Valter Campanato/Agência Brasil
Portal Brasil – A renovação do ensino
médio é uma das prioridades do País nos próximos anos. Segundo o
ministro da Educação, Mendonça Filho, o governo irá trabalhar junto à
sua base no Congresso Nacional para priorizar a votação do Projeto de Lei (PL) 6.840/2013, que propõe mudanças importantes nas séries finais do ensino regular.
A proposta estabelece que os currículos
do ensino médio sejam organizados por áreas do conhecimento: linguagens,
matemática, ciências da natureza e ciências humanas. A divisão visa
priorizar a interdisciplinaridade e a aplicação dos conhecimentos em
outras áreas – e também no dia a dia dos alunos e na realidade do Brasil
e do mundo.
No último ano, além das matérias
básicas, o aluno deverá optar por uma das grandes áreas para aprofundar
os estudos, de modo que o estudante possa se dedicar mais ao campo de
seu interesse. No futuro, caso decida mudar de área, ele pode retornar à
escola e fazer uma nova opção formativa.
Se aprovado o PL, o Exame Nacional do
Ensino Médio (Enem) se tornaria obrigatório para os alunos. Outra medida
prevista é que, nos próximos dez anos, 50% dos matriculados cumpram
jornada escolar em tempo integral de, no mínimo, sete horas por
dia, somando 4,2 mil horas em todo o ensino médio.
Flexibilidade
A secretária executiva do Ministério da
Educação, Maria Helena Guimarães, afirma que o mais importante é que o
ensino médio seja flexibilizado, substituindo a monotonia e o
academicismo por um conteúdo mais leve e próximo da vida dos alunos.

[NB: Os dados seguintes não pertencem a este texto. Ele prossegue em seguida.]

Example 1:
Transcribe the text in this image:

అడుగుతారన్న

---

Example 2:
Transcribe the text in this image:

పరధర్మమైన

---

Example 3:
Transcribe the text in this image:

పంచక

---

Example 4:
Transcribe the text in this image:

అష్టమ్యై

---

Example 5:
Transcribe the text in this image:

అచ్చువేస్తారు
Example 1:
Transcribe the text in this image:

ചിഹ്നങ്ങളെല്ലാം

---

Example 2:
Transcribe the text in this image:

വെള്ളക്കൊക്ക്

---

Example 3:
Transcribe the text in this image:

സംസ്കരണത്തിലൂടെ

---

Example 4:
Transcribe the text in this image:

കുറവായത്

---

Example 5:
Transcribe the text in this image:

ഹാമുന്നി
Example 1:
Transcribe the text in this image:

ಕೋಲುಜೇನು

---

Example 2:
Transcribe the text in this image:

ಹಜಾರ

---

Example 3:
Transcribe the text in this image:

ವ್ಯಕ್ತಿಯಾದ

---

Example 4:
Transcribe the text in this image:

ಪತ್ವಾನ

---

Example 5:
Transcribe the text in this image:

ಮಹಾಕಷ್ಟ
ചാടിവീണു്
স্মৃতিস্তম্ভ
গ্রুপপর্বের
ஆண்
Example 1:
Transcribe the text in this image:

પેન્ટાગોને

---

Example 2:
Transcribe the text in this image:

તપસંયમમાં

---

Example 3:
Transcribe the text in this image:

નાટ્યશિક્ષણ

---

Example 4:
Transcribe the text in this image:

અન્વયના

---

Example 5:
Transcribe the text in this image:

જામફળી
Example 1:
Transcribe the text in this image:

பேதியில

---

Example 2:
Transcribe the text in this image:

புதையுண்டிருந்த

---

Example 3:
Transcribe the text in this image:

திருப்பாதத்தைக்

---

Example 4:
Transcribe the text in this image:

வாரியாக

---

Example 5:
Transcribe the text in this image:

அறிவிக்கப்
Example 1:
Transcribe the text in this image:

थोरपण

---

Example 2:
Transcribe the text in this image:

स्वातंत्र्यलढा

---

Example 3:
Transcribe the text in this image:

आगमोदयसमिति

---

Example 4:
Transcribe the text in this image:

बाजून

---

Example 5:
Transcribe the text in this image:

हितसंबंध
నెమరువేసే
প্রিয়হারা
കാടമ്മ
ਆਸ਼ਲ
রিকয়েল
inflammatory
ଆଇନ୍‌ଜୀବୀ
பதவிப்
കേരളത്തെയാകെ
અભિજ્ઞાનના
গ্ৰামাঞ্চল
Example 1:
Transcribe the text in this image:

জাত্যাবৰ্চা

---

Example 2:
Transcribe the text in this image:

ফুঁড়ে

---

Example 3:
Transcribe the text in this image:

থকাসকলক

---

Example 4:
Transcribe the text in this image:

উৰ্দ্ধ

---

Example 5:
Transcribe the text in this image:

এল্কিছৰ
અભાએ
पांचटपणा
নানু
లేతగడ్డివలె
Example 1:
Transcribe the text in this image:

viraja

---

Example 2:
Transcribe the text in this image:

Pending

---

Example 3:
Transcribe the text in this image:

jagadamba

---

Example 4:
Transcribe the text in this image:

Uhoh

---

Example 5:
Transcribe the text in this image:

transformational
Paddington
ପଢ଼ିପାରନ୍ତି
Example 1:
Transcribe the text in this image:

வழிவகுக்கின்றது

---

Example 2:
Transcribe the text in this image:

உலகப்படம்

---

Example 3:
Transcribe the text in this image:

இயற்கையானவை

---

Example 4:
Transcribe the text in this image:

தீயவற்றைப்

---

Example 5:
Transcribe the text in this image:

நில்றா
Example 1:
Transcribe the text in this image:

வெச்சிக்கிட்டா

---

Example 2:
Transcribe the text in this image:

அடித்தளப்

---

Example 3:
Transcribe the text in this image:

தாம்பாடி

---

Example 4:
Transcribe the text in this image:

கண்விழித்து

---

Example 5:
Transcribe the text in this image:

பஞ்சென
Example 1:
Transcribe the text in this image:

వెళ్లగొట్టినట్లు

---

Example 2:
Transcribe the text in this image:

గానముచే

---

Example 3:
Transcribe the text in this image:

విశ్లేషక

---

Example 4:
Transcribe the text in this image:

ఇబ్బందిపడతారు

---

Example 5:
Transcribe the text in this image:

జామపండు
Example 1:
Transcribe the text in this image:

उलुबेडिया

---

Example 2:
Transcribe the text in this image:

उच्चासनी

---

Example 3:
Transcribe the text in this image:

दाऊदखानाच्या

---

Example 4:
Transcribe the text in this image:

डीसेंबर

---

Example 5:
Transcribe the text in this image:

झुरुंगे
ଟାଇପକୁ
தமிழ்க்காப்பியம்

“O primeiro, segundo e terceiro ano do
ensino médio é igual para todos no Brasil, e ninguém está aprendendo
nada”, lamentou a secretária em entrevista ao Programa Educação no Ar,
da TV MEC. “O ideal é você ter pelo menos a metade do ensino médio
dedicada àquilo que é comum para a formação geral do aluno, como língua
portuguesa, matemática, língua estrangeira, conhecimentos gerais em
história, geografia, filosofia”, defende.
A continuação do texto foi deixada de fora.